The answer in this case is, who cares?
The original had a sense of humour to it that it gone from this version and even though Roth’s comedy may be, somewhat sophomoric at time, it did at least give this film an identity that is absent from this. Speaking of losing identity, the three male leads are horrible photocopies of a type and don’t have any real characterisation of their own. At a push I’d suggest the two women in the film were the same, but at least they could be identified by ‘the brunette one’ or ‘the blond one’, which is really their only difference and makes them Easy to tell apart, well, until the blonde cop turns up, who thankfully has a scar which means she looks different from the other one.
Which brings me to another weird point: the cop has been changed from the goofy guy, to a really attractive blonde, but have given her the same dialogue, which is delivered slowly and with menacing music, so her intentions are cloudy. Does she just want to party with the kids, or is she suggesting that she has other intentions?

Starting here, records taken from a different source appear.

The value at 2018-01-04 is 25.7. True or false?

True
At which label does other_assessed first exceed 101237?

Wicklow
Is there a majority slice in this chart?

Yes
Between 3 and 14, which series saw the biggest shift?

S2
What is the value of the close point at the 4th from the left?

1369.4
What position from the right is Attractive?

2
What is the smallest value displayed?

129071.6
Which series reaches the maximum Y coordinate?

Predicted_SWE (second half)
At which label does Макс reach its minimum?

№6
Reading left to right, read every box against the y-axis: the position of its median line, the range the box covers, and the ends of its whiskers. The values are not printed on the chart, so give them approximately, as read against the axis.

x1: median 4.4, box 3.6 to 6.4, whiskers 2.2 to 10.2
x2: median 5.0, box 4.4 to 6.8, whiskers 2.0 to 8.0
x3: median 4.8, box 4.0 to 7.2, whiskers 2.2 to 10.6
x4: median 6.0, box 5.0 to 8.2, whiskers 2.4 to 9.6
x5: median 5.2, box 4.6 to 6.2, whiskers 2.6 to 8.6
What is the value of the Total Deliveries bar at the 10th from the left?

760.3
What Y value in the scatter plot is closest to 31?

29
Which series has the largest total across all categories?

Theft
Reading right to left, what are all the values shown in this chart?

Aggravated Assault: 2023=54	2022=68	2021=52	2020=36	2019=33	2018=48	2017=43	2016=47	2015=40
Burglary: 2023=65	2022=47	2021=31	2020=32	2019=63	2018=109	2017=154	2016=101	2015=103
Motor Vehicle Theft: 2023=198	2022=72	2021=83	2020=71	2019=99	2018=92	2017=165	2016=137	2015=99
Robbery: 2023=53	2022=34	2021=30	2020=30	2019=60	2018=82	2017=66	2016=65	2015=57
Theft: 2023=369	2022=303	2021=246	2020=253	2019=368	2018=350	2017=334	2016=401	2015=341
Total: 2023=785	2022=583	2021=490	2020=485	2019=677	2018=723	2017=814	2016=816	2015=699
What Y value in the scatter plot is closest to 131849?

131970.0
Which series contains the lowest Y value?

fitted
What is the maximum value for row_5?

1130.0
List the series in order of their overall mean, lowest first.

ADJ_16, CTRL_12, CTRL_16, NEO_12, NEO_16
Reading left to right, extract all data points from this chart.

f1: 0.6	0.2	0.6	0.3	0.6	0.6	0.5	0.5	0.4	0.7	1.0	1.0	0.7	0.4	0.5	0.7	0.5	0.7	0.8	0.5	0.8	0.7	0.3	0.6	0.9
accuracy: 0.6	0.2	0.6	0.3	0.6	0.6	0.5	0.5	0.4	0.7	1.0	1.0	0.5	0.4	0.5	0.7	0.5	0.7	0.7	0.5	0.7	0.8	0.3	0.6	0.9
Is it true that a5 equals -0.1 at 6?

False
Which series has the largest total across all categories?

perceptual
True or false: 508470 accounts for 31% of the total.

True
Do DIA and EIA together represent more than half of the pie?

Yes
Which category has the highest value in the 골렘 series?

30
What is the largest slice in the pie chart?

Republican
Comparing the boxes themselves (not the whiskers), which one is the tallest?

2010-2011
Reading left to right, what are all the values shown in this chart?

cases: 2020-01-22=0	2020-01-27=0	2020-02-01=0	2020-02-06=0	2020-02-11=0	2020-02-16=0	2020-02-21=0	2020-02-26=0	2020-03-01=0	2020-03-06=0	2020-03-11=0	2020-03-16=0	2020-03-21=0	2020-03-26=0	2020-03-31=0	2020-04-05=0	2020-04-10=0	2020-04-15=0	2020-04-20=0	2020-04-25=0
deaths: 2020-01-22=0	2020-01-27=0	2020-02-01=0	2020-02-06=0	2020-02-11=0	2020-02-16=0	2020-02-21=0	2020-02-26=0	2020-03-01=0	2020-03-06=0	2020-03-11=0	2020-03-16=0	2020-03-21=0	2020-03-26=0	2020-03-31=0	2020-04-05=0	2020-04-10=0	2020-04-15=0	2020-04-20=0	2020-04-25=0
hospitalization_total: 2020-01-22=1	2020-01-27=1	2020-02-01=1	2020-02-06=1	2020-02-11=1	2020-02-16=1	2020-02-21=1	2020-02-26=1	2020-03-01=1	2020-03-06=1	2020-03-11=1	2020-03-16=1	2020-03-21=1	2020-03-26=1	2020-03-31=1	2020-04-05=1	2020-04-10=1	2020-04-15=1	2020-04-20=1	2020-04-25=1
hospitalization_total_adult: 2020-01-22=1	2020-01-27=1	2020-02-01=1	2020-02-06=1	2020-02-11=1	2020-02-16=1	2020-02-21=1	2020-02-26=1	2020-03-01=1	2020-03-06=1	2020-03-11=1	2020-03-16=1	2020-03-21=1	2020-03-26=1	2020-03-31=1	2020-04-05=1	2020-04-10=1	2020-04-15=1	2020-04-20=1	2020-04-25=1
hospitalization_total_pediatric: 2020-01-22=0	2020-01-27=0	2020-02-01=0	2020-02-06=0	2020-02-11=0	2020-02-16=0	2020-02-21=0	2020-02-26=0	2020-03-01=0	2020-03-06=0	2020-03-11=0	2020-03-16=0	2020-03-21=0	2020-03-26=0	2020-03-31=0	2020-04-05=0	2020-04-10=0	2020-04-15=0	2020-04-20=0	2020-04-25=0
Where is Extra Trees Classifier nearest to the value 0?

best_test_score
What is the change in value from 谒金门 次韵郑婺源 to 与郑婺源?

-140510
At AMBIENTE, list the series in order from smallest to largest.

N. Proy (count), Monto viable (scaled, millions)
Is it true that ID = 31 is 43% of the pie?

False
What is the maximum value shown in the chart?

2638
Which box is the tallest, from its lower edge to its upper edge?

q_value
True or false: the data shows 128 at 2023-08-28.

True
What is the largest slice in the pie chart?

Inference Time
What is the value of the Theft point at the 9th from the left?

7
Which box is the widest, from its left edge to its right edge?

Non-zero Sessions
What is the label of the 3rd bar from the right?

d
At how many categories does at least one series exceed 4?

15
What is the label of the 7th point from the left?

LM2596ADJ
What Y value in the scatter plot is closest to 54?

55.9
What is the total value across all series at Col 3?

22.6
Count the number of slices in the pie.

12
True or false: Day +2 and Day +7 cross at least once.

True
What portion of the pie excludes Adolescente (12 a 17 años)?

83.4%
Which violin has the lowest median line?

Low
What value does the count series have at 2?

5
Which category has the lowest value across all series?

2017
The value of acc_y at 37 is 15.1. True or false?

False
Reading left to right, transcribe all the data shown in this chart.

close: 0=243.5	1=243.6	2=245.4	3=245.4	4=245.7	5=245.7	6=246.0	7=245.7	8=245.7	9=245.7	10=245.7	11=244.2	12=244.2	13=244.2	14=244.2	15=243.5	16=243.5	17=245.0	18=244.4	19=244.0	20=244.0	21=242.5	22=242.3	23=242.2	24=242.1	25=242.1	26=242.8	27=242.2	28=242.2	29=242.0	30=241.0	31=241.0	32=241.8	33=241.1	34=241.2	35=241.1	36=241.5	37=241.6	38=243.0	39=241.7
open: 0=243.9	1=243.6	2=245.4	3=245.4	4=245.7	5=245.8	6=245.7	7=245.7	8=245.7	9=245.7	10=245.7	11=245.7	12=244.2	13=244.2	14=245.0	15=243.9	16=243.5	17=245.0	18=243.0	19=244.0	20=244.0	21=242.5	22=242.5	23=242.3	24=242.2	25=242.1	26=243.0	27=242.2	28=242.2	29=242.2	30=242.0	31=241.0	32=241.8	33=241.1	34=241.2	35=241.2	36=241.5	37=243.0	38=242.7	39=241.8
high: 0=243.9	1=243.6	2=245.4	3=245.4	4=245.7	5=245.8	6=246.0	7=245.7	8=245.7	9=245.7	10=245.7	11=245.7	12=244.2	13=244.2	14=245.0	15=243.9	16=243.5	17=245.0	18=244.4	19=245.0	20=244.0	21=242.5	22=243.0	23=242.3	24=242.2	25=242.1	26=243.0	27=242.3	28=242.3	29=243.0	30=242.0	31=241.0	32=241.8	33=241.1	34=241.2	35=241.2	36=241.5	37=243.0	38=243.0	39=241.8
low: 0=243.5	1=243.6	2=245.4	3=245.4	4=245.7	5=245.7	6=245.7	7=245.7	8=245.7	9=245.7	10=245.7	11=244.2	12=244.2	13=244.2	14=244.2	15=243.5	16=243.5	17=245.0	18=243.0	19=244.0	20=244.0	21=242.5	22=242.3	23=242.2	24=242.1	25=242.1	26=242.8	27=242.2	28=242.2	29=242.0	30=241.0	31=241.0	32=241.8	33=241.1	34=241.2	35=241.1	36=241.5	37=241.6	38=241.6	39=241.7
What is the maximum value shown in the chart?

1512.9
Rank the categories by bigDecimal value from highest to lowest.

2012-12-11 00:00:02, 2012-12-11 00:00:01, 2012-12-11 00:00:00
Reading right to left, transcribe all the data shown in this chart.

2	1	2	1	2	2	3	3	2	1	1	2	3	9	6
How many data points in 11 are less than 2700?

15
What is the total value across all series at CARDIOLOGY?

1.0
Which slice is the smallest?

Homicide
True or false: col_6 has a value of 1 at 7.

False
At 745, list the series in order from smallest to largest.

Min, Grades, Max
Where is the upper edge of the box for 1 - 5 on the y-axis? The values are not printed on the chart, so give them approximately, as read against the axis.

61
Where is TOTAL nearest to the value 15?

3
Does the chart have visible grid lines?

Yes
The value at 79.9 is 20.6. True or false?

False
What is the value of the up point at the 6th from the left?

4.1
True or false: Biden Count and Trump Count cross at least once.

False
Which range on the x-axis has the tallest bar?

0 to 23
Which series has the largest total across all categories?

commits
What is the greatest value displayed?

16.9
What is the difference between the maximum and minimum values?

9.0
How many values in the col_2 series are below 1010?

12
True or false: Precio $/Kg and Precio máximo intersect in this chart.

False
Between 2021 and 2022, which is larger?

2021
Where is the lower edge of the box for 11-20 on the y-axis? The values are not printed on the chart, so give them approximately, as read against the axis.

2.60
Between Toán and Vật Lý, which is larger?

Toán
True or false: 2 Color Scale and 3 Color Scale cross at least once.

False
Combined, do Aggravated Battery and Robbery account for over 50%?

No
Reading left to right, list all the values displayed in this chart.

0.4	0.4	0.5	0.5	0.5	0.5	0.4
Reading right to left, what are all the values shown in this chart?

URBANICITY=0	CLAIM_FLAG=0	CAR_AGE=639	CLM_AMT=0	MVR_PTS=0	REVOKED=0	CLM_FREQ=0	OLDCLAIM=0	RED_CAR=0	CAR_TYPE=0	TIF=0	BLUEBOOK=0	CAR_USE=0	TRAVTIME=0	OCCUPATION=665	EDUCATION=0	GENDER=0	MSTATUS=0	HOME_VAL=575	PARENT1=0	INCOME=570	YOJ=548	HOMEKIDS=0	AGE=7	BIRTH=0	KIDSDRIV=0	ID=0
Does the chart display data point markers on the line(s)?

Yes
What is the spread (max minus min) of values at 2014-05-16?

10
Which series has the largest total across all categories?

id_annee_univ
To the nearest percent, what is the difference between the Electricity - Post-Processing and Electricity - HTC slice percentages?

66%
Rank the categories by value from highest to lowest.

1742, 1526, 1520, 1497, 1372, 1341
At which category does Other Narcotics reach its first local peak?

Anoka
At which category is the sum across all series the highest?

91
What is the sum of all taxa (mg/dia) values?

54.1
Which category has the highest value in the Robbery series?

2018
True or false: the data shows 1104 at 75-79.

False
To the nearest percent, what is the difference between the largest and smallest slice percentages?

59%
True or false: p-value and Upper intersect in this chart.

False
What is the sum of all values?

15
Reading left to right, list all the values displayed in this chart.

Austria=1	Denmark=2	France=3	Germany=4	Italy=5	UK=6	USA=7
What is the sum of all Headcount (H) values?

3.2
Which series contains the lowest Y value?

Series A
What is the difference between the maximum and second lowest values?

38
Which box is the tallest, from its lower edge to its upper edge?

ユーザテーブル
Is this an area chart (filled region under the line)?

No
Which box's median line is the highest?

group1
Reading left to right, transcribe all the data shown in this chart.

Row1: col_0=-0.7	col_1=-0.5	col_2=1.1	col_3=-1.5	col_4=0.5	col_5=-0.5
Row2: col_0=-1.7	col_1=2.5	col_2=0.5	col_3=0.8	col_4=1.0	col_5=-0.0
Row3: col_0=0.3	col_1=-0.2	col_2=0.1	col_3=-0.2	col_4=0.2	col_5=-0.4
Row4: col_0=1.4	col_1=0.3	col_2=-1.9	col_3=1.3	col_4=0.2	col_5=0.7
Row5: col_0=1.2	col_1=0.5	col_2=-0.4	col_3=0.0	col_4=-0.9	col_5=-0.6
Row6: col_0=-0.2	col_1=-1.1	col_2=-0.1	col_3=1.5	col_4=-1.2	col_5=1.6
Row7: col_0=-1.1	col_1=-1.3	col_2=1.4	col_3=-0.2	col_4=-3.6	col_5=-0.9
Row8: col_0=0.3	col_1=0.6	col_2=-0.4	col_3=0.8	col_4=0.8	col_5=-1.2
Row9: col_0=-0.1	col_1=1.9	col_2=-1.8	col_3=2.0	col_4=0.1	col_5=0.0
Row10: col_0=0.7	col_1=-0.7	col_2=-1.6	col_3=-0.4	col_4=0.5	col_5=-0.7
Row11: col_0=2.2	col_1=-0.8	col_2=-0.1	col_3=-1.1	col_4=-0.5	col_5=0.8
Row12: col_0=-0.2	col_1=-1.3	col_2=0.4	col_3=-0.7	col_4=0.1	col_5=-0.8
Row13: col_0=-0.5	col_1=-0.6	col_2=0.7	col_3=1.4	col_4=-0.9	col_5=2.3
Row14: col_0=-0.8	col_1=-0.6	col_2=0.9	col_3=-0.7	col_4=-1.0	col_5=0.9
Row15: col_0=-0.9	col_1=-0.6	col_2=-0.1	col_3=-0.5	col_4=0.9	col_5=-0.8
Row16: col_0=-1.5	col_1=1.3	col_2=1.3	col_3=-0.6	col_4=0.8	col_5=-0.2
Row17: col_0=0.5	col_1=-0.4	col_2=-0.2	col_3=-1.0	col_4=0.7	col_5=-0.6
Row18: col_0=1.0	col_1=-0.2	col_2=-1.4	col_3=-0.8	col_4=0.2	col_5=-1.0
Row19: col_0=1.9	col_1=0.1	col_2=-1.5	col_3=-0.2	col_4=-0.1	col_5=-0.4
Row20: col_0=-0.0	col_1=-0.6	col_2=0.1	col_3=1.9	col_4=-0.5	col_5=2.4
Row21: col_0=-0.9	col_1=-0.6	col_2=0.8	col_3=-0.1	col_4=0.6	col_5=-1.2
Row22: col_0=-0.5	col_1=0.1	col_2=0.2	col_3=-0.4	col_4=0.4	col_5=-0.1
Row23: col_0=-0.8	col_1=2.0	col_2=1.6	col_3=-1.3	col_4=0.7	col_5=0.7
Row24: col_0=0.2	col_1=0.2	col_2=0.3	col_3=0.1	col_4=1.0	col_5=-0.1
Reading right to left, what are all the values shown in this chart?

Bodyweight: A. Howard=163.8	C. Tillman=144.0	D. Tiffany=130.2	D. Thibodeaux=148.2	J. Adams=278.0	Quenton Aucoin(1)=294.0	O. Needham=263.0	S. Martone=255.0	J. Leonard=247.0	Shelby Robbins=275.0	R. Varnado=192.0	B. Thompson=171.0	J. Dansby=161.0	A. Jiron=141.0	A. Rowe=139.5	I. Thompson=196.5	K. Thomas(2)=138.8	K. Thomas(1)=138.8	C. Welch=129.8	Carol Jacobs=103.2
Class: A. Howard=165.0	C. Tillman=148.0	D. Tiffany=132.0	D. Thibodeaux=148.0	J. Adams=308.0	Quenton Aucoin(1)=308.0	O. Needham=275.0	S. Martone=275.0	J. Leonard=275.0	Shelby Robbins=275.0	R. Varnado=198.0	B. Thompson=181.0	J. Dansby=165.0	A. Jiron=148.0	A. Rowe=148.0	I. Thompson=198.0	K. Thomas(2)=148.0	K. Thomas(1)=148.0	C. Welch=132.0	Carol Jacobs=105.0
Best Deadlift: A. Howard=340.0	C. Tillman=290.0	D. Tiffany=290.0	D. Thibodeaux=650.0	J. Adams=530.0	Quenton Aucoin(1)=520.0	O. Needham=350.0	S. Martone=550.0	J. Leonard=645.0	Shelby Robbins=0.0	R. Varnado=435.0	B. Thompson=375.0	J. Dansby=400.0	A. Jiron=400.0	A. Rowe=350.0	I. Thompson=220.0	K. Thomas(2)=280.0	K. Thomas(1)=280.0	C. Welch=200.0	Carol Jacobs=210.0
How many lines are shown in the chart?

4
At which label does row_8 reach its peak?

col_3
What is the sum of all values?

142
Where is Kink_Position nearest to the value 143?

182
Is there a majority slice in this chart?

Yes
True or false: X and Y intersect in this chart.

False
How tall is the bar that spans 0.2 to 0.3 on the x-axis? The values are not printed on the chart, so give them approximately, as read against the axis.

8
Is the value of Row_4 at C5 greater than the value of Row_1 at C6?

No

There’s some terrible flaws in this film too, that the editors should have picked up on. The first sex scene, which is surprising hot initially, is reduced to being crappy once you notice that the guy has shorts on, which can be seen not once, but twice. Terrible, that sort of stuff takes me out of a film.
So why remake this film when it is so close to the original release? Who knows… But everyone: EVERYONE…. Crew, cast, viewer, we all wasted our time. If I am to shine any light onto it, it did have some nice gore, and the nipple-pierced nudity was a high point.
Format: This Australian Bluray release of Cabin Fever runs at 1 hour and 38 minutes and is presented is a crystal clear 2.40:1 image with a DTS-HD Master Audio 5.1 soundtrack which also kicks arse.
Extras: Not a damned thing… Not even scene selection. Nasty, lazy release. The angry-at-unnecessary-remakes-film-fan in me thinks that when you remake something, at the very least, you should have a small doco justifying or explaining why you think the film NEEDED a remake.
WISIA: I’ll probably just watch the original again.